Parallel Twenty-Two is Overlord Earth, featured in the Wisdom’s Grave trilogy. A particularly brutal incarnation of the Witch and her Knight conquered the planet in an attempt to stave off their scheduled doom. The plan only half worked. Now P-22 is a cyberpunk dystopia policed by valkyries in power armor; as Dalton from Castaways puts it, it’s not a nice place to visit and you don’t want to live here. We might be making a return trip very soon.

Parallel Twenty-Six is home to the War-Dancers of Orinoco, pioneers of battle magic, but we don’t know much beyond that.

Parallel Thirty-One produced both Jellica Barnes and Elmer Donaghy. It’s a yellow-class deathworld ravaged by “necro-bombs,” occult warfare, and herds of the hungry dead. The Network likes recruiting here, because if you can survive P-31 you can survive anything (and you’re probably desperate to get off the planet, so you’ll take a bad deal.)

Parallel Forty-Four, setting of the recently-completed story Black Roses (on my Patreon), is unusually magic-rich; many pulp horror writers, most notably H.P. Lovecraft, dreamed of this place and wrote their visions as stories. Operatives from Praeda (established as a new threat in the Harmony Black novel Snake Oil Bullet) have been spotted here posing as real estate developers, trying to acquire land where the dimensional veil is particularly thin.

Parallel Fifty-Nine is on the red-list, danger rising, but it’s also the only place to get “butterscotch cinnamon babies” so the Sept of Coins is going to keep raiding the place as long as they can get away with it. They’re just that tasty.

Parallel Sixty-Two is the world of the Revanche Cycle. Most noted for being the home of the Sisterhood of the Noose, and we all wish they’d go back there.

Parallel-TANGENT One is an artificial world created by unknown precursors. It’s a vast water-world infested by enormous, nightmare leviathans, the apparent source of mermaids along with countless other aquatic horrors, first introduced in the Wisdom’s Grave trilogy (Talon Worldwide, using their own nomenclature, called this world “Deep Six.”) The founders of the Saunders Academy took over the one piece of surface land in the entire world, christening it Firebreak Island, and built their school there.

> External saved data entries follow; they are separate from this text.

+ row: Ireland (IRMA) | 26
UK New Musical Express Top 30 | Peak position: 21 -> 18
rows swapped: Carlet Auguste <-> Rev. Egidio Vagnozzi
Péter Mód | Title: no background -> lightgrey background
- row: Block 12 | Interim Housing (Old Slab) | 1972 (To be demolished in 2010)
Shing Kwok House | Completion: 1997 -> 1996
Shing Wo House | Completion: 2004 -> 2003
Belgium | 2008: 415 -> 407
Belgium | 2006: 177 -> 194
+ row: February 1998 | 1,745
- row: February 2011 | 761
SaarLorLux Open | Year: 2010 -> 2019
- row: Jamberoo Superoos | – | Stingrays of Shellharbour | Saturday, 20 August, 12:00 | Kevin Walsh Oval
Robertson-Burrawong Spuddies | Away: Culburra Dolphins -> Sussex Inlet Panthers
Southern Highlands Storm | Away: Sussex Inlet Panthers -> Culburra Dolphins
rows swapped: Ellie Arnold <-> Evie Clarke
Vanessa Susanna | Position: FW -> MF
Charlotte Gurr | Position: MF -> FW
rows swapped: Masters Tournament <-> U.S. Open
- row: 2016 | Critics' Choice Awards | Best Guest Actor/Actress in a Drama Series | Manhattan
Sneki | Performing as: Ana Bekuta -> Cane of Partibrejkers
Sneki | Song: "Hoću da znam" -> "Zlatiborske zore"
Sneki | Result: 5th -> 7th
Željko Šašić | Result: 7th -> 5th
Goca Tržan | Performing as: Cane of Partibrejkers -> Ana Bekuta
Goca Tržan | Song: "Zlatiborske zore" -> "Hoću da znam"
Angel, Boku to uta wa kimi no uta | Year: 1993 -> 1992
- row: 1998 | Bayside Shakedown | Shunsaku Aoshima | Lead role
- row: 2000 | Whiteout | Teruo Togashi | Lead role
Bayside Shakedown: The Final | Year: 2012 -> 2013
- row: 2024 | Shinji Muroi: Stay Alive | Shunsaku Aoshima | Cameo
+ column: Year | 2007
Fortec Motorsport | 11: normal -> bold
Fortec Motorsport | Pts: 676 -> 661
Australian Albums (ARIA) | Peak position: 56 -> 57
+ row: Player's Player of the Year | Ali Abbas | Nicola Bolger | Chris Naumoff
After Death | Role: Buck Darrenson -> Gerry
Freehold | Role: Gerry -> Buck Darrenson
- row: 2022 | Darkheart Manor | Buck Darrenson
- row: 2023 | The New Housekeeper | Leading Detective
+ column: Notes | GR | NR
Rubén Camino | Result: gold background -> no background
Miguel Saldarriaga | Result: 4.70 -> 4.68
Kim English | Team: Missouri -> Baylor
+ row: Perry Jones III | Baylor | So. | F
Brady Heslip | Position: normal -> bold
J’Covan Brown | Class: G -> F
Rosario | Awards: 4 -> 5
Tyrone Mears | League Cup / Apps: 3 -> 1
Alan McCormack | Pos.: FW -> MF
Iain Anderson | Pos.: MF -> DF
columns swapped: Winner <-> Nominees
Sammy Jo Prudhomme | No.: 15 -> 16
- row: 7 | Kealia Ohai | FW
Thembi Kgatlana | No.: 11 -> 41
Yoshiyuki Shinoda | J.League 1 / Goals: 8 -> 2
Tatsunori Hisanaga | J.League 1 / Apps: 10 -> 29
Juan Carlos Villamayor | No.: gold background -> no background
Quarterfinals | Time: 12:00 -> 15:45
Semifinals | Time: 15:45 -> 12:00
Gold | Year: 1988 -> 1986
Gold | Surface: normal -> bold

Parallel-TANGENT Eight is Noir York City, a pocket dimension accidentally created by a massively psychic child fueled on a diet of superhero comics and pulp crime novels. Originally glimpsed in The Locust Job and then later explored in The Midnight Jury, reality here operates according to the rules of comic-book logic. We’ll be going back here soon.

Of course, this list is far from exhaustive and I’m sure as soon as I hit post I’ll find a handful more to add, but it covers the ones that have been specifically numbered and called out at one point or another. Just some fun facts for your Tuesday!